Abstract

This study was undertaken to develop The Society of Thoracic Surgeons (STS) mortality risk models for multiple valve procedures, which comprise 12% of total valve operations. Data were obtained from the STS Adult Cardiac Surgery Database for 50,231 patients undergoing combinations of aortic (A), mitral (M), and tricuspid (T) surgery between January 1, 2004, and December 31, 2010, divided into developmental (2004 to 2009) and validation (2010) samples. Pulmonary valve operations, aortic root replacements, and dissection procedures were excluded, and insufficient AT procedures were available to model. Using stepwise logistic regression, the risk of operative mortality was estimated for each valve surgery type: AM, n=27,035; MT, n=18,686; and AMT, n=4,510. Two separate models were estimated, one that included only patient characteristics and status at presentation, and thereby would be suitable for performance profiling; and another that added discretionary operative variables such as arrhythmia ablation or valve repair. Unadjusted operative mortality was 7.6% for MT, 9.4% for AM, and 13.1% for AMT procedures. Significant risk factors for mortality included emergency presentation, advanced age, renal failure, reoperation, endocarditis, diabetes mellitus, severe chronic lung disease, peripheral vascular disease, coronary artery disease, and female sex.

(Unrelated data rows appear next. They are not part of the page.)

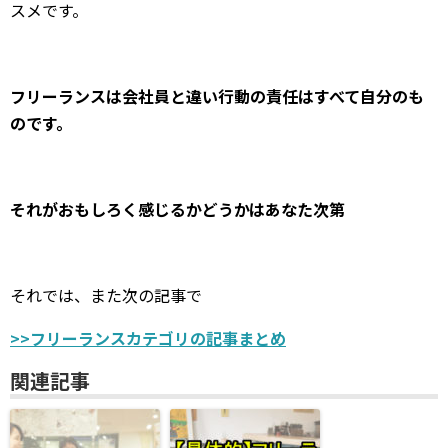
スメです。
フリーランスは会社員と違い行動の責任はすべて自分のも
のです。
それがおもしろく感じるかどうかはあなた次第
それでは、また次の記事で
>>
フリーランスカテゴリの記事まとめ
関連記事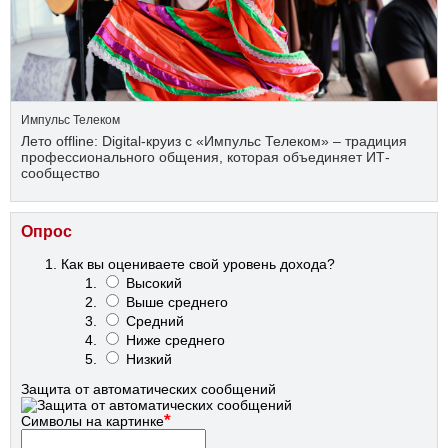
Импульс Телеком
Лето offline: Digital-круиз с «Импульс Телеком» – традиция
профессионального общения, которая объединяет ИТ-
сообщество
Опрос
Как вы оцениваете свой уровень дохода?
Высокий
Выше среднего
Средний
Ниже среднего
Низкий
Защита от автоматических сообщений
*
Символы на картинке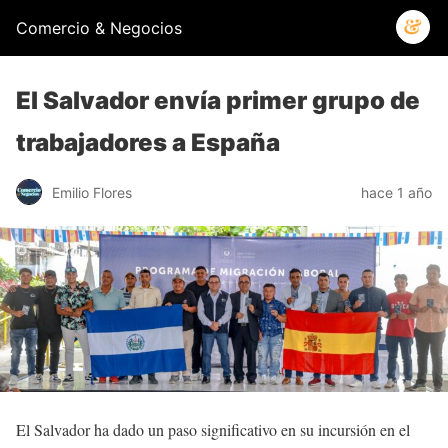
Comercio & Negocios
El Salvador envía primer grupo de
trabajadores a España
Emilio Flores
hace 1 año
El Salvador ha dado un paso significativo en su incursión en el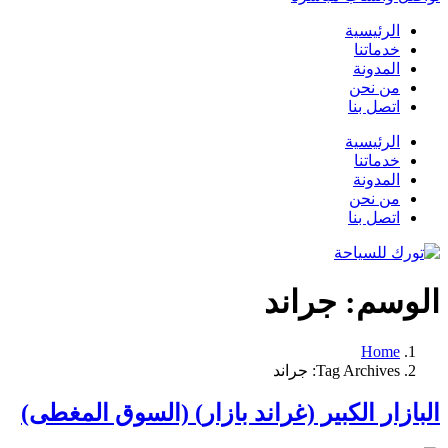
الرئيسية
خدماتنا
المدونة
من نحن
اتصل بنا
الرئيسية
خدماتنا
المدونة
من نحن
اتصل بنا
الوسم:
جراند
Home
Tag Archives: جراند
البازار الكبير (غراند بازار) (السوق المغطى)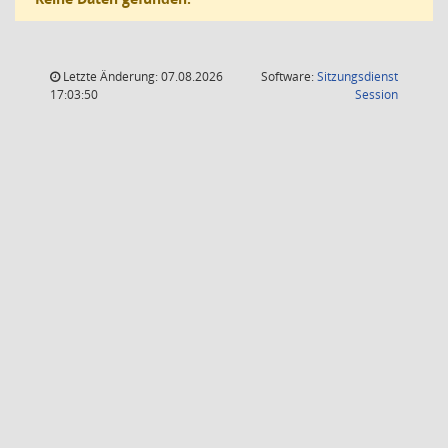
Letzte Änderung: 07.08.2026
Software:
Sitzungsdienst
(Wird in
17:03:50
Session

In models containing intraoperative variables, performance of arrhythmia ablation and atrioventricular valve repair were protective for mortality. In the validation sample, the model exhibited acceptable discrimination in each of the three procedural subgroups (C=0.711 to 0.727). Risk models were developed to predict operative mortality for patients having multiple valve procedures. These models may be useful for outcome assessment, quality improvement, patient counseling, shared decision making, and research.